Game Development Community

Torque networking

by Nathan · in General Discussion · 01/16/2006 (5:57 pm) · 8 replies

I've heard that torques networking code is good, but how good is it really? Would someone with a 24k connection be able to play multiplayer with torque?

#1
01/16/2006 (8:39 pm)
Good enough so that you can have many vehicles and human characters battling it out in large enviorments - pretty darn good.

But as for connection speeds go, really, that's more dependant on the connection I'd have to say..
#2
01/17/2006 (7:30 am)
Any network model depends on how much information you need to propagate over the network. Asking how good is it and thengiving a generic statistic without any idea of the amount of data you need to keep track of makes no practical sense since it is an unanswerable question except for in the most generic terms.

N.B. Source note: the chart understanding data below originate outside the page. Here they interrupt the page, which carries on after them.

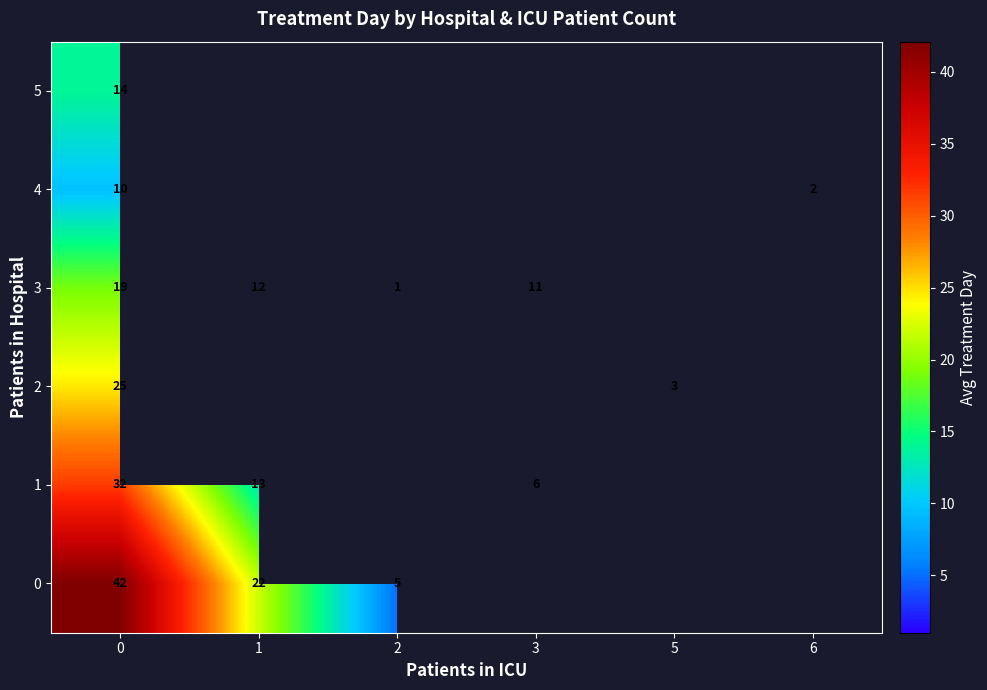

What is the difference between the maximum and minimum values in the row_1 series?

26.0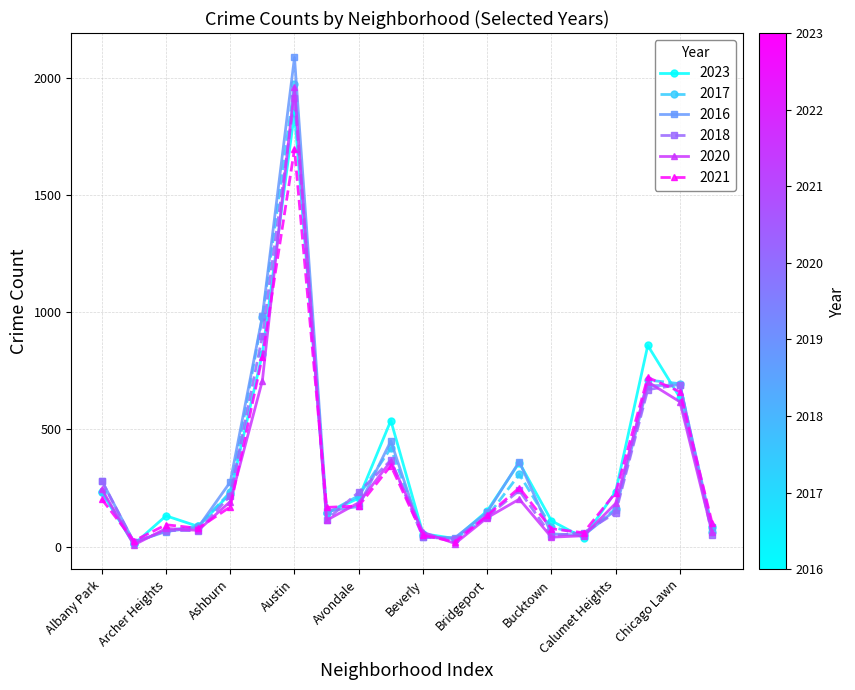

At how many categories does at least one series exceed 1645?

1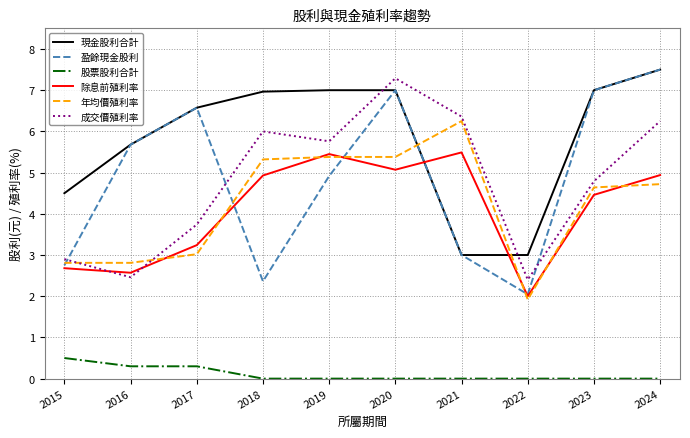

At which label does 成交價殖利率 first exceed 5?

2018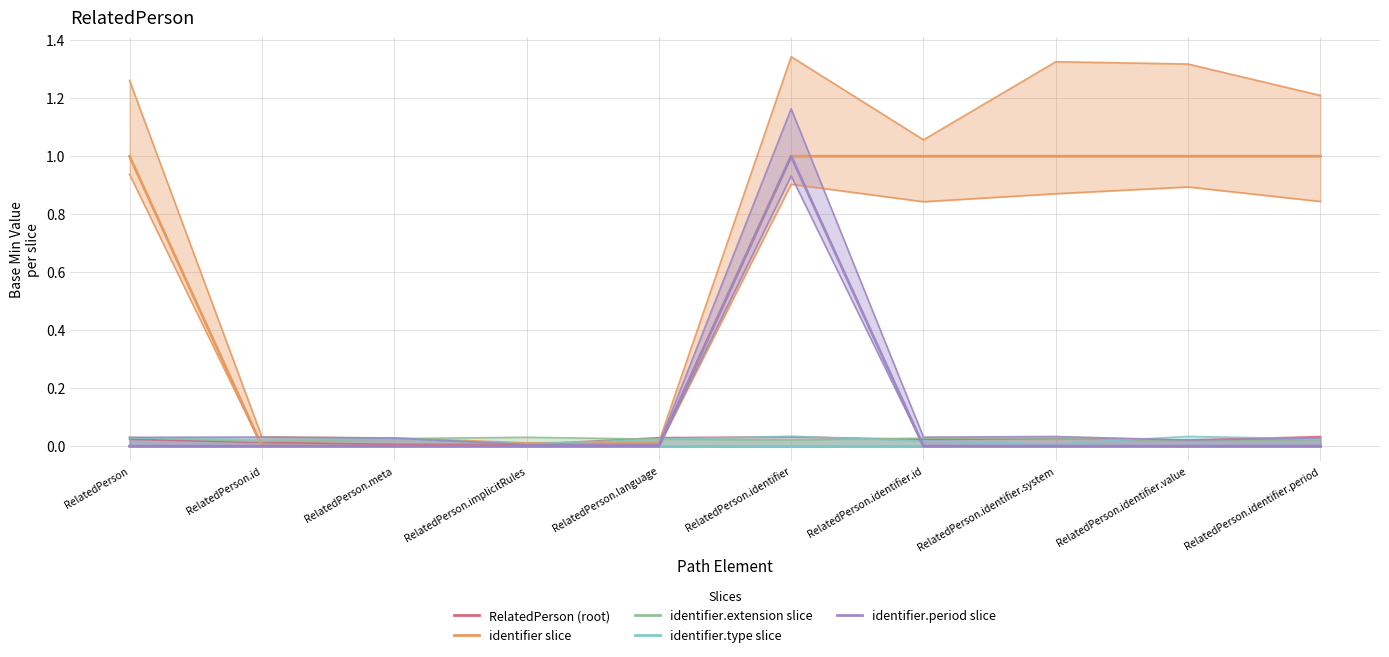

True or false: identifier.type slice and identifier.period slice intersect in this chart.

False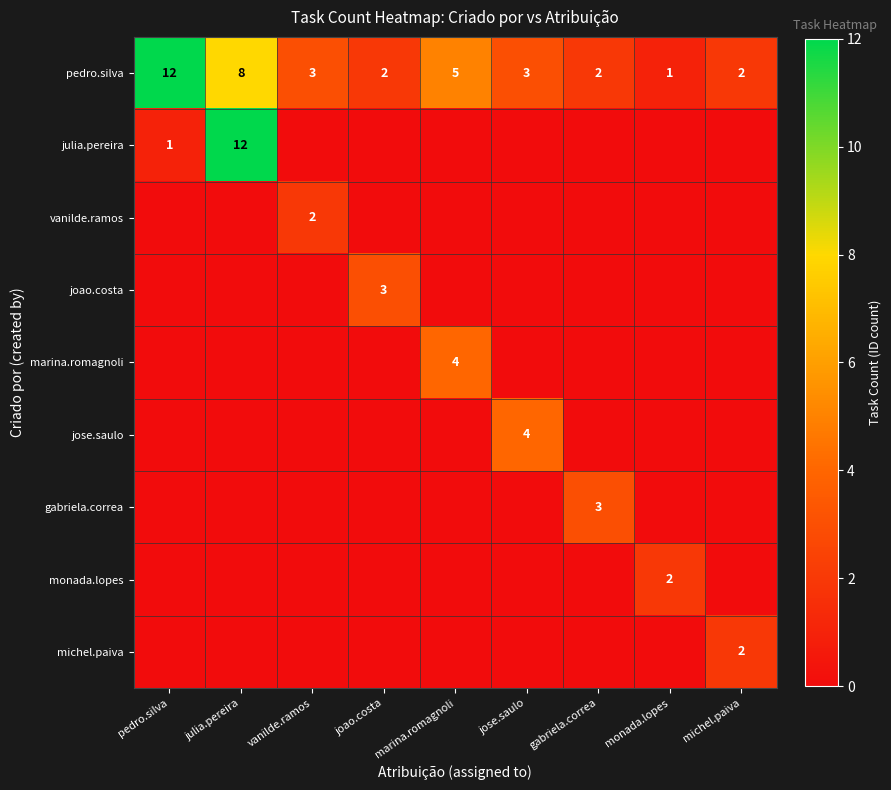

At which label does pedro.silva first exceed 3?

pedro.silva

Yes, Torque's networking is "good". It is "really good". Good enough to be used in a number of commercial titles and splitnered off into a network layer for intergration into other engines. If your ghosting metrics are low, someone with a low-end connection can play just fine. If the amount of data you need to send, check, validate, etc is high, then it is necessarily ramped higher.
#3
01/17/2006 (8:00 am)
I would go a step further and say there networking, specifically for fps, its remarkable.
Ive worked on a lot of modern game engines and none of them are a fraction as bandwidth
friendly as Torque, not even close.

I can get tons of bots running around, a bunch of players(litterally like 500 players, 500 bots)
and it still works with a 56k modem. Good luck using any comparible engine(quake,doom, unreal, etc).

The networking in torque is very compressed, tight, and miminal. The prediction/extrapolation is still
better then what I see in other engines.

Its almost as if today programmers are spoiled with dsl and cable modems and so write slow, fat, heavy
networkworking code.

But when torque was originally written back in the tribes 1 days, modems was really all you had. Now we
can benefit by that limitation they once had.

Sure it does come with some limits, but you can overcome them pretty easily (like the number of attributes on a player).

In my last few tests awhile back I had 1000 bots and 800 players running around a map and still only used minimum bandwidth.

contraints are a wonderful thing :) i think people forget there are still a lot of people on dial up.
#4
01/17/2006 (8:44 am)
Well, I tried think tanks and it didn't work at all on my 24k connection.
#5
01/17/2006 (9:04 am)
It worked well on my "not-quite" 56k connection that I get for free through the university. Lore had a little more problem, but it also has more going on. ZAP!, using TNL worked very well.
#6
01/17/2006 (12:26 pm)
Quote:
Well, I tried think tanks and it didn't work at all on my 24k connection.

well just because the networking is great, doesnt mean people build games with it and keep the lean and mean nature of the networking.

I know my tests worked with thousands of units running around, but I didnt touch the actual networking layer, I used with as is.

once you start to modify it you have to be very careful, its really easy to add something that greatly increases the bandwidth required.

the other thing is if you 24k connection has a lot of packet loss nothing is going to work well.
#7
01/17/2006 (12:52 pm)
Just for reference, ThinkTanks actually does use the networking layer properly. 24k modem really is particularly low however, even for Torque: it was developed with roughly a min of 48k modem speeds, and anything less is going to be less than optimal.

I've stayed out of the rest of the discussion, because David and TheMartian are making excellent points, and nothing more needed to be said really!
#8
01/17/2006 (1:59 pm)
Ok Stephen, but can it produce 1.21 Gigawatts?